I am using a direct convolution algorithm to compute the convolution between this image:
and this kernel:
I am using the implementation in astropy for the direct convolution.
This results in the following convolution, leaving all settings (including boundary handling) to the defaults, i.e. astropy.convolution.convolve(image,kernel):
This convolution has some puzzling artifacts. In particular, there is a 'square' pattern at an offset of about 50 pixels from the edge. It seems to me that this is due to the extent of the kernel; even though the kernel is formally 249x249 in size, most information is clearly contained within a radius of about 100 pixels -- which means that we presumably run into trouble when the kernel is applied to the edges.

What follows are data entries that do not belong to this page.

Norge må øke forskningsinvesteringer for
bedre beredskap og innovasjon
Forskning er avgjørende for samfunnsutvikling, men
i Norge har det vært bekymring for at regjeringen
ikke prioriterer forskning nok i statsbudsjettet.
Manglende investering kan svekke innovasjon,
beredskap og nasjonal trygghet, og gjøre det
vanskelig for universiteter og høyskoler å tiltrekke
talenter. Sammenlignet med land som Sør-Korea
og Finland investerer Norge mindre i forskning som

Which brings me to my questions:
- Is this hypothesis correct - that it is indeed an edge problem?
- How would I go about solving this? I don't know how to justify using different edge-handling (zero padding, interpolating, wrapping, ...) I'm sure different cases require different solutions, but I'm not sure how to decide on this...
- Just... trying to understand the difference between using a direct algorithm and a FFT convolution. If the kernel and image are equally big, no zero padding is necessary for the FT convolution, no edge-effects will show up. For the direct method, you will inadvertently have some edge handling... so are there results even equivalent? Because in principle only their performance should differ, right?